The baton is the mandatory path to multi-instrument execution. Without it, the conductor delegates to the legacy monolithic runner, which silently ignores per-sheet instrument assignments and runs everything through a single backend.

The transition has three phases:

Phase 1: Prove the baton works (complete) - Baton tested with --conductor-clone alongside the production conductor - Per-sheet instrument assignment, rate limits, timeouts verified

Phase 2: Baton as default (complete — D-027) - use_baton default flipped to true in DaemonConfig - Legacy runner remains as fallback for scores that explicitly opt out (use_baton: false) - All new features target the baton path only

Phase 3: Remove the toggle (future) - Delete the legacy runner execution path - Remove use_baton from DaemonConfig - The baton is how the conductor runs — no toggle, no fallback

Important: If you set use_baton: false, per-sheet instrument: assignments will not take effect at runtime — the legacy runner uses a single backend regardless of per-sheet configuration.

Legacy Components¶

These components are still in use through the current execution path:

GlobalSheetScheduler (daemon/scheduler.py) — Priority-based cross-job scheduling. Built but not yet wired into the execution path.
RateLimitCoordinator (daemon/rate_coordinator.py) — Cross-job rate limit state sharing. The write path is active; the read path feeds the scheduler. Stale limits can be cleared manually with mzt clear-rate-limits.

Migration from Pre-Conductor Usage¶

If you previously ran Marianne without a conductor:

Before (direct execution, no longer supported for mzt run):

mzt run my-score.yaml

After (conductor required):

# One-time: start the conductor
mzt start

# Then run jobs as before
mzt run my-score.yaml

# The conductor stays running — no need to restart per job

setup.sh¶

The setup.sh script includes a --daemon flag that installs conductor dependencies (psutil for resource monitoring):

./setup.sh --daemon          # Install with conductor support
./setup.sh --dev --daemon    # Dev + conductor

This installs the daemon extras group, which includes psutil for the ResourceMonitor and SystemProbe components.

Troubleshooting¶

"Marianne conductor is not running"¶

The conductor is not reachable at the default socket path (/tmp/marianne.sock).

# Start the conductor
mzt start

# Verify it's running
mzt conductor-status

"Conductor is already running"¶

A conductor instance is already active.
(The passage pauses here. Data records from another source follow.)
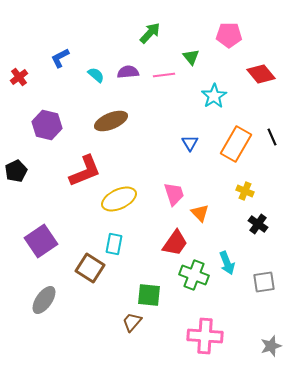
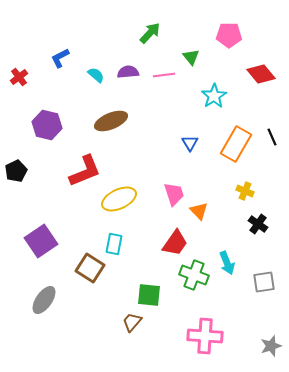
orange triangle: moved 1 px left, 2 px up
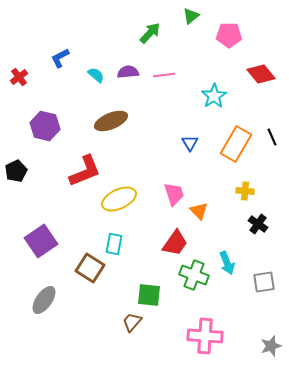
green triangle: moved 41 px up; rotated 30 degrees clockwise
purple hexagon: moved 2 px left, 1 px down
yellow cross: rotated 18 degrees counterclockwise
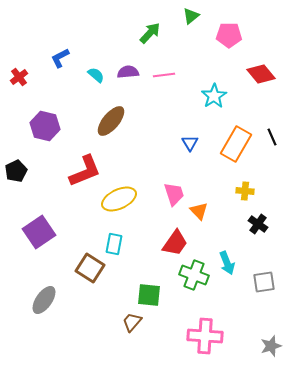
brown ellipse: rotated 28 degrees counterclockwise
purple square: moved 2 px left, 9 px up
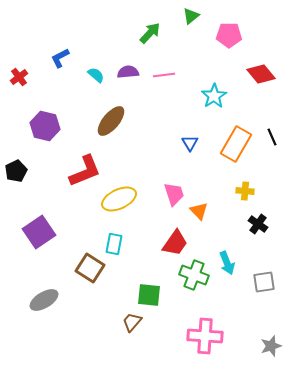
gray ellipse: rotated 24 degrees clockwise
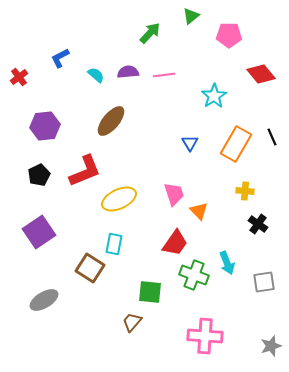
purple hexagon: rotated 20 degrees counterclockwise
black pentagon: moved 23 px right, 4 px down
green square: moved 1 px right, 3 px up
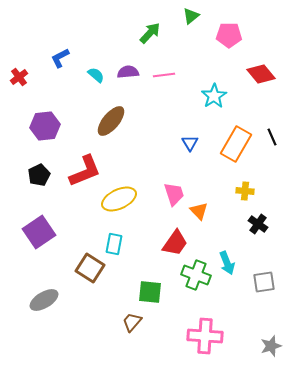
green cross: moved 2 px right
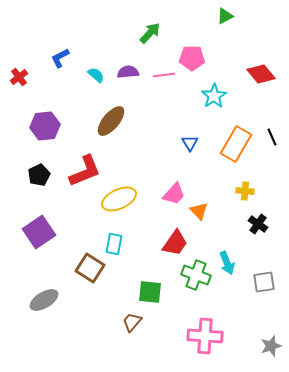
green triangle: moved 34 px right; rotated 12 degrees clockwise
pink pentagon: moved 37 px left, 23 px down
pink trapezoid: rotated 60 degrees clockwise
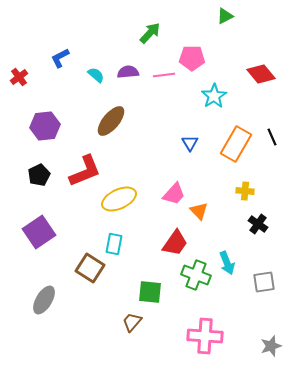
gray ellipse: rotated 28 degrees counterclockwise
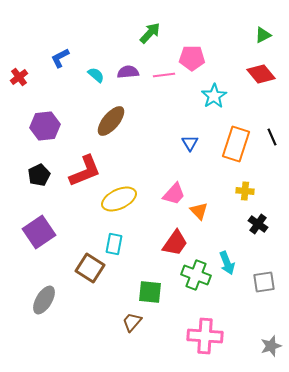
green triangle: moved 38 px right, 19 px down
orange rectangle: rotated 12 degrees counterclockwise
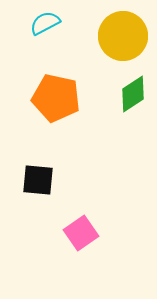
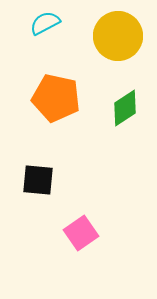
yellow circle: moved 5 px left
green diamond: moved 8 px left, 14 px down
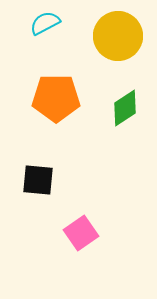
orange pentagon: rotated 12 degrees counterclockwise
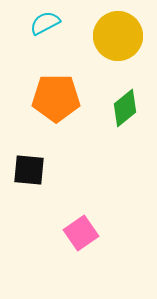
green diamond: rotated 6 degrees counterclockwise
black square: moved 9 px left, 10 px up
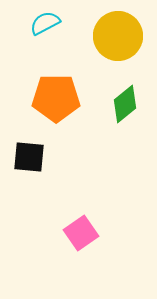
green diamond: moved 4 px up
black square: moved 13 px up
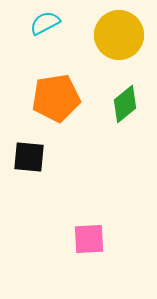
yellow circle: moved 1 px right, 1 px up
orange pentagon: rotated 9 degrees counterclockwise
pink square: moved 8 px right, 6 px down; rotated 32 degrees clockwise
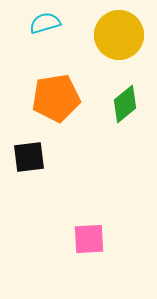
cyan semicircle: rotated 12 degrees clockwise
black square: rotated 12 degrees counterclockwise
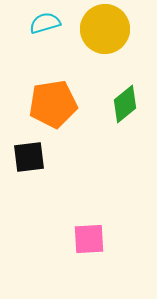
yellow circle: moved 14 px left, 6 px up
orange pentagon: moved 3 px left, 6 px down
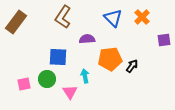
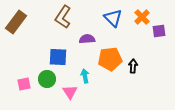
purple square: moved 5 px left, 9 px up
black arrow: moved 1 px right; rotated 32 degrees counterclockwise
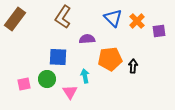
orange cross: moved 5 px left, 4 px down
brown rectangle: moved 1 px left, 3 px up
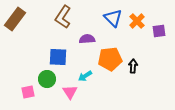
cyan arrow: rotated 112 degrees counterclockwise
pink square: moved 4 px right, 8 px down
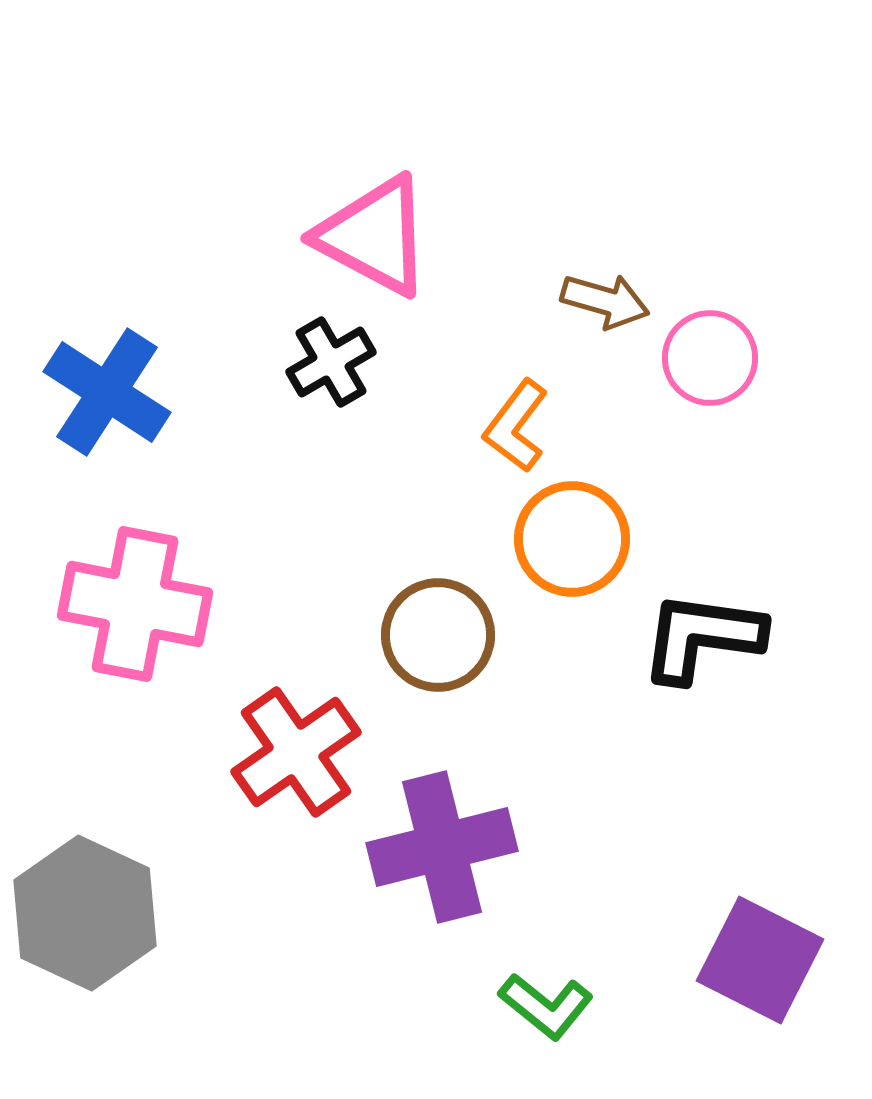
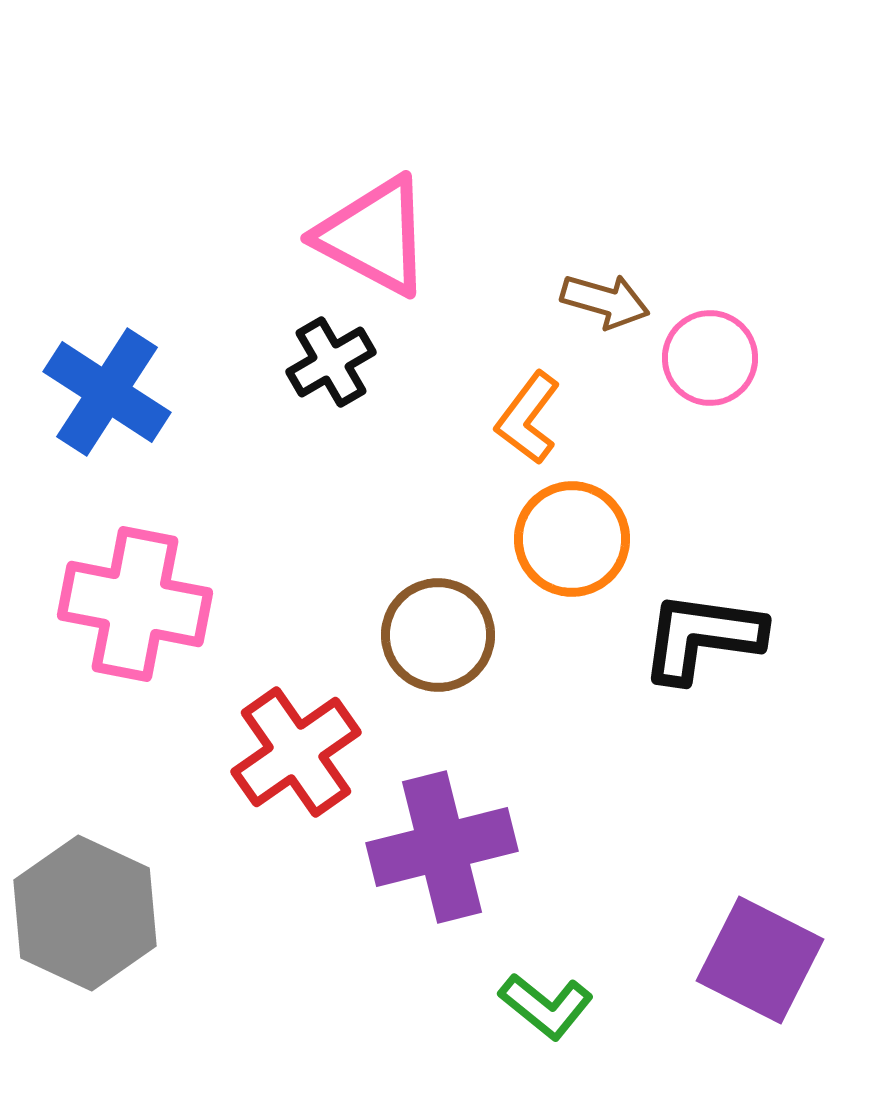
orange L-shape: moved 12 px right, 8 px up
Check with:

mzt conductor-status

If the conductor is unresponsive but the PID file exists, it may have crashed:

# Stop cleans up stale PID files
mzt stop
mzt start

Stale PID File¶

If mzt stop reports "conductor is not running" but a PID file exists, the file is automatically cleaned up. If it persists:

rm /tmp/marianne.pid
mzt start

Permission Errors on Socket¶

The socket is created with 0o660 permissions by default (owner + group read/write). If another user needs access, adjust socket.permissions in the conductor config. The conductor also rejects symlinked socket paths as a security measure.

"Conductor does not support '...'. Restart the conductor"¶

The CLI is newer than the running conductor. This happens when you update Marianne code but don't restart the conductor — the running daemon still has the old code loaded and doesn't recognize new IPC methods.

# Pick up code changes
pip install -e ".[dev]"
mzt restart

"--escalation incompatible with conductor"¶

The --escalation flag requires interactive console prompts which are not available in conductor mode. Escalation is not currently supported when running through the conductor.
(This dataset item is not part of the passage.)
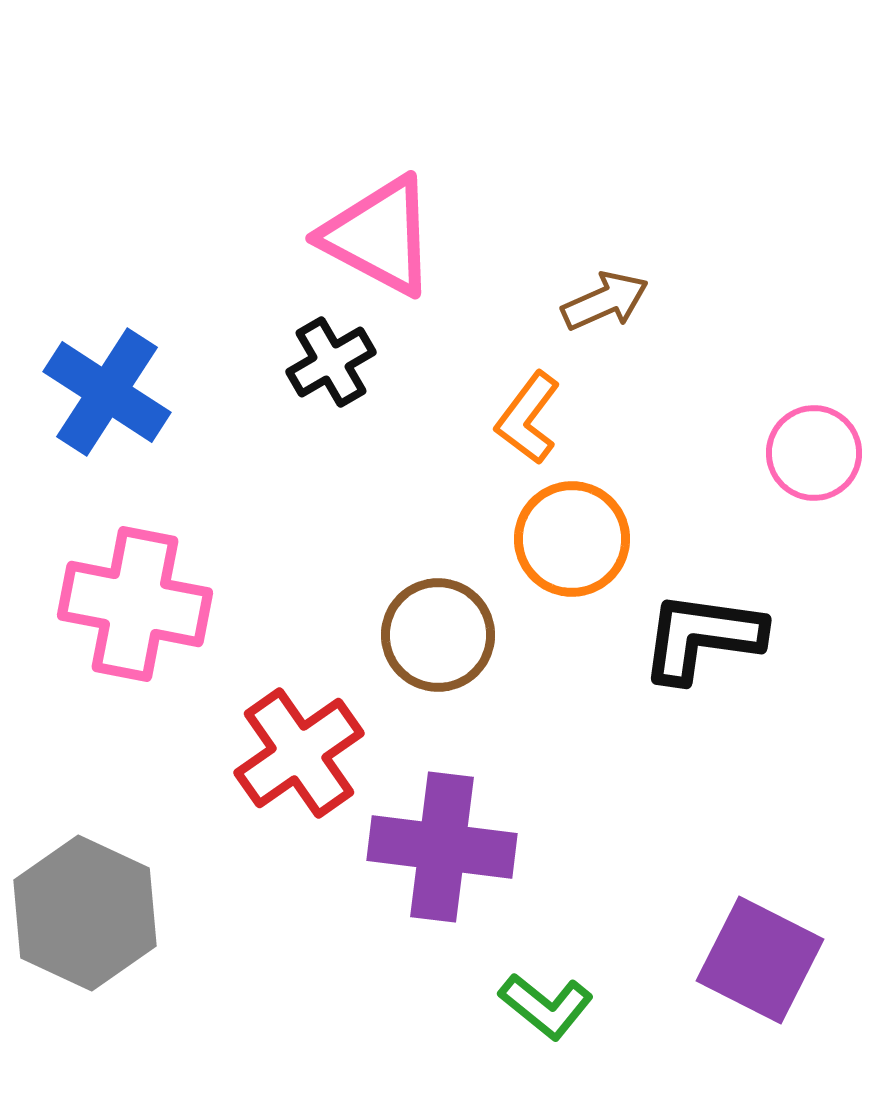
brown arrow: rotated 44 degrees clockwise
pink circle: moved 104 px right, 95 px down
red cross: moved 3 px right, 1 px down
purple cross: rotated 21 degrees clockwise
Orphan Recovery on Restart¶

When the conductor starts, it checks the persistent registry for jobs that were queued or running during the previous conductor session. These orphaned jobs are automatically marked as failed with the error message "Conductor restarted while job was active." Check for recovered orphans in the conductor logs:

manager.orphans_recovered count=2

Advisory Lock Conflicts¶

The conductor uses fcntl.flock() on the PID file to prevent concurrent starts. If you see "PID file locked" errors, another mzt start is in progress. Wait a moment and retry.

Force Stop¶

If the conductor is unresponsive to graceful shutdown:

mzt stop --force    # Sends SIGKILL instead of SIGTERM

This kills the process immediately without waiting for running jobs to complete. Use as a last resort — running jobs will not checkpoint cleanly.